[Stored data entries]
------------------------------------
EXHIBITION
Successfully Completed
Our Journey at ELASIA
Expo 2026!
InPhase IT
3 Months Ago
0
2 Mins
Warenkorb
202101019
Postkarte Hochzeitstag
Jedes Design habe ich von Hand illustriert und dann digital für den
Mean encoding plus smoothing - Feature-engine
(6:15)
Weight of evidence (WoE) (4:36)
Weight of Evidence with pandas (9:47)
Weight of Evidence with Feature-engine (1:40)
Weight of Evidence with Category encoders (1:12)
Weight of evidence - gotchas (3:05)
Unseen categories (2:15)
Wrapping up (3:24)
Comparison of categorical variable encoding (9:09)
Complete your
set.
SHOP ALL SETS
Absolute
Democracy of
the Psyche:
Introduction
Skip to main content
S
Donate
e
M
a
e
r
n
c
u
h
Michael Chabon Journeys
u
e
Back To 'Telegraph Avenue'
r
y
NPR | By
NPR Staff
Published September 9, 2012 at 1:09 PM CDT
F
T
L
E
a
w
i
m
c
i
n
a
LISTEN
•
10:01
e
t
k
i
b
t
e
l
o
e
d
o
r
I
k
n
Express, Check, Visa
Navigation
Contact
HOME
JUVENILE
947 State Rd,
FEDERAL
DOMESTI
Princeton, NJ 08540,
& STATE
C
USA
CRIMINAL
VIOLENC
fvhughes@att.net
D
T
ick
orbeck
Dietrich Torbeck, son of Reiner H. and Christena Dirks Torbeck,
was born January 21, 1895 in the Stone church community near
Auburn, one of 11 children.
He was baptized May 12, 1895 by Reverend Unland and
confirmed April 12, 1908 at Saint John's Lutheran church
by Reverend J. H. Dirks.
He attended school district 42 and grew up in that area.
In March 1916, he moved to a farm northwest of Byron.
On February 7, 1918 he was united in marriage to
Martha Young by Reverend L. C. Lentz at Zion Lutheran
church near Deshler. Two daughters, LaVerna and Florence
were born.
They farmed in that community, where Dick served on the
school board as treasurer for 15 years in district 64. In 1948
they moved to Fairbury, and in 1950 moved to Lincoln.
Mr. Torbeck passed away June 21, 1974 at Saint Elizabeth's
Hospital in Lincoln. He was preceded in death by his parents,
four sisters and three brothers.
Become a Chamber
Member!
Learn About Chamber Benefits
------------------------------------
Reproduce the material word for word, from its first line down to and including the line containing "Weight of evidence (WoE) (4:36)".

EXHIBITION
Successfully Completed
Our Journey at ELASIA
Expo 2026!
InPhase IT
3 Months Ago
0
2 Mins
Warenkorb
202101019
Postkarte Hochzeitstag
Jedes Design habe ich von Hand illustriert und dann digital für den
Mean encoding plus smoothing - Feature-engine
(6:15)
Weight of evidence (WoE) (4:36)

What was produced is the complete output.